Le 5 décembre dernier, le ministre de la défense Jean-Yves le Drian a annoncé le retrait progressif des troupes françaises Sangaris de Centrafrique. Engagée sur le terrain depuis un an, l'armée n'a pas réussi à stopper les massacres entre les ex-rebelles de la Séléka, en majorité musulmans, et les milices d’autodéfense anti-balaka essentiellement chrétiennes.
Après un an de présence sur le territoire centrafricain, les troupes françaises de la force Sangaris qui compte 1950 soldats amorcent un retrait progressif du pays. « Au printemps nous serons à 1 500 », a indiqué le ministre de la défense, Jean-Yves Le Drian, le 5 décembre dernier. Un repli d’ores et déjà entamé en novembre dernier avec le départ d’une compagnie de 200 hommes. Au total en 2015, l’opération Sangaris devrait être ramenée à environ 400 soldats. Soit le format de l’ancien dispositif militaire français « Boali » présent en Centrafrique jusqu’à fin 2013, avant que le pays ne sombre dans une crise sécuritaire et politique sans précédent.
Sangaris, le fiasco
Annoncé dans une discrétion qui contraste avec l’intense publicité dont avait bénéficié son lancement, le retrait de Sangaris s’effectue alors que le pays est toujours en proie au chaos le plus total. Pas plus tard que fin décembre, des hommes d’ethnie peuls armés ont attaqué des localités du sud ouest du pays faisant une vingtaine de morts. Dans les régions du nord et du centre, de violents affrontements éclatent régulièrement entre les milices d’autodéfense anti-balakas majoritairement chrétiennes et des combattants de l’ex-rébellion Séléka à dominante musulmane. Dans la région de Bambari au centre du pays où s'est installé l'état-major de l'ex-Séléka, des violences similaires ont lieu à répétition. Au total, on compte plus d’une centaine de morts, au moins deux cents blessés et des milliers de déplacés depuis juin dernier.

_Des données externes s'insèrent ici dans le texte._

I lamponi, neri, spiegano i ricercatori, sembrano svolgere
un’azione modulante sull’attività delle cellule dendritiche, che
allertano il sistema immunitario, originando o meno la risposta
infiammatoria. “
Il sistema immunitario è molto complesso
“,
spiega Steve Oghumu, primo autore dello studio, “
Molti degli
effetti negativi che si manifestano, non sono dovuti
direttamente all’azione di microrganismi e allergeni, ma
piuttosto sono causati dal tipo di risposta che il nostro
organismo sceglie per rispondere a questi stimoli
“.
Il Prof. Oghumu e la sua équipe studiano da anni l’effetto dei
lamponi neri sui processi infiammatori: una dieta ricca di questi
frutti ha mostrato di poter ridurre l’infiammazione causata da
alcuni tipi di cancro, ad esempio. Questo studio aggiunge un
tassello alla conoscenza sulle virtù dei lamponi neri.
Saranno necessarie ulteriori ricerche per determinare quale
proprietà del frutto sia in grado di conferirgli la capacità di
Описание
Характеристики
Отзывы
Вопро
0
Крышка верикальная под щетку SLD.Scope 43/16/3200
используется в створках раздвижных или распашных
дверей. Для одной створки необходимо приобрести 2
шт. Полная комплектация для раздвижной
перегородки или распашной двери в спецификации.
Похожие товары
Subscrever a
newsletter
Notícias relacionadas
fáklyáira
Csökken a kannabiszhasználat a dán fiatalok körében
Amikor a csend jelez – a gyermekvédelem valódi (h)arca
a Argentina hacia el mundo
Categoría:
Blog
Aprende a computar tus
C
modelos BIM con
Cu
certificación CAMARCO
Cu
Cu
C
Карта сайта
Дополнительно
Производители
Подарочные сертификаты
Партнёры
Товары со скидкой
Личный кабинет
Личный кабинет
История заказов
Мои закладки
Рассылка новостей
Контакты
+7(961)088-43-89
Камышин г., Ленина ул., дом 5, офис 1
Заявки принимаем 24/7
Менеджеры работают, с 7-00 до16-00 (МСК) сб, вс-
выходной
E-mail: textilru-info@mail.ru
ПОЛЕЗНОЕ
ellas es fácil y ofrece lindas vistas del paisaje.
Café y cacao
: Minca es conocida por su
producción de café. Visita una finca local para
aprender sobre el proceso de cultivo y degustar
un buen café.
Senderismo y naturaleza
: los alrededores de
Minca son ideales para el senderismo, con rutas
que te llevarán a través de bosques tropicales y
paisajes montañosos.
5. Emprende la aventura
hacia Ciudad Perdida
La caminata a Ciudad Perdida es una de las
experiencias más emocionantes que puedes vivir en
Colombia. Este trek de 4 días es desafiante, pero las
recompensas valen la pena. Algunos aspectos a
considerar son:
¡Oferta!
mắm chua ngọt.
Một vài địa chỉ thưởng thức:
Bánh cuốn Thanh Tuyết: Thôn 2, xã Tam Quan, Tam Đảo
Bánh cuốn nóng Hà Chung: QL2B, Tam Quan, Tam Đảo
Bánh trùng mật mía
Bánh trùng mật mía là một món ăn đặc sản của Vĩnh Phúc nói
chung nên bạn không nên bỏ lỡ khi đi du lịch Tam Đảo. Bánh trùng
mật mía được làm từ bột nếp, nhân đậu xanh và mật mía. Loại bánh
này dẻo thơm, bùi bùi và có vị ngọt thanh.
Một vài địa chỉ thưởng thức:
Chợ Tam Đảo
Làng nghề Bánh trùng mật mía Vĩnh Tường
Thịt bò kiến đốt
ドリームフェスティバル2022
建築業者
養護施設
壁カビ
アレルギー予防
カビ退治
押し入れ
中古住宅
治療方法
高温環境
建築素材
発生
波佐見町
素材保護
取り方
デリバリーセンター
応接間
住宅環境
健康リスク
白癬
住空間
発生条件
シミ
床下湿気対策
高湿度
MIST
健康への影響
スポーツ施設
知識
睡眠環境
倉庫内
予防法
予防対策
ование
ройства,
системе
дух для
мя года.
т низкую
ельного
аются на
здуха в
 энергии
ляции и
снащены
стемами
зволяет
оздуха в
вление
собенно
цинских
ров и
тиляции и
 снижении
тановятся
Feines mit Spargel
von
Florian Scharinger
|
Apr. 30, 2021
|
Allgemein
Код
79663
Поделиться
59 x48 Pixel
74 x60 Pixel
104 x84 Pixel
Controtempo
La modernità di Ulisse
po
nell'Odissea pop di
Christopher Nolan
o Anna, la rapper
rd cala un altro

Une situation critique sur le terrain qui met en évidence l’échec de l’armée française à mettre un terme à la spirale de violences intercommunautaires issue du renversement du régime de l’ancien président François Bozizé en mars 2013 par la Séléka. Le désengagement actuel n’améliorera en rien la situation. Alors que les 8 600 casques bleus de la Minusca présents sur le terrain devraient être renforcés début 2015 par deux bataillons de soldats angolais, le départ des soldats français risque d’offrir une nouvelle marge de manœuvre aux hommes forts de l'ex-Séléka.
De fait, depuis la démission de l’ancien président Michel Djotodia, plusieurs d’entre eux ont toujours la main mise sur les villes riches en ressources minières de l’Est et du Nord du pays. Face à eux, l’ex président François Bozizé réfugié en Ouganda cherche à reprendre du pouvoir et dispose de nombreux relais dans le pays, notamment parmi les anti-balaka. En mars dernier, des écoutes pratiquées par la DGSE (services français) ont ainsi mis en cause le rôle de pyromane joué par l'ancien chef d’Etat. Dans ces enregistrements, François Bozizé harangue des responsables des milices anti musulmanes sans équivoque: « Allez-y ! Ne faites pas de quartiers ! ». Hélas pour les forces françaises, l'ex président est défendu par l’Ouganda et le Congo Brazzaville qui joue le rôle de médiateur dans la crise. Difficile pour Paris de mettre en cause trop ouvertement des pays qui abritent l'incendiaire.
Surtout, en tardant à intervenir contre les anti-balakas, l’armée française s’est attiré la colère des musulmans et a contribué à alimenter les tensions intercommunautaires. « Le ver était dans le fruit » souligne un fin connaisseur du dossier. Les militaires français ont mis plus de trois semaines avant de s’attaquer aux exactions des anti-balaka, donnant l’impression d’un deux poids deux mesures et d’une prise de position contre les musulmans ». Une complaisance à l’égard des milices chrétiennes pointées à plusieurs reprises par l’ONG Human Rights Watch très critique envers « l’immobilisme » des troupes Sangaris pendant le conflit. Un écueil de plus qui s'est ajouté à la complexité du terrain centrafricain largement sous-estimée par François Hollande qui avait annoncé une opération « rapide [qui] n’a pas vocation à durer » . « En si peu de temps et sans le moindre accompagnement diplomatique et politique en appui de l'intervention armée à quoi pouvait-on s’attendre ? » s'interroge la même source.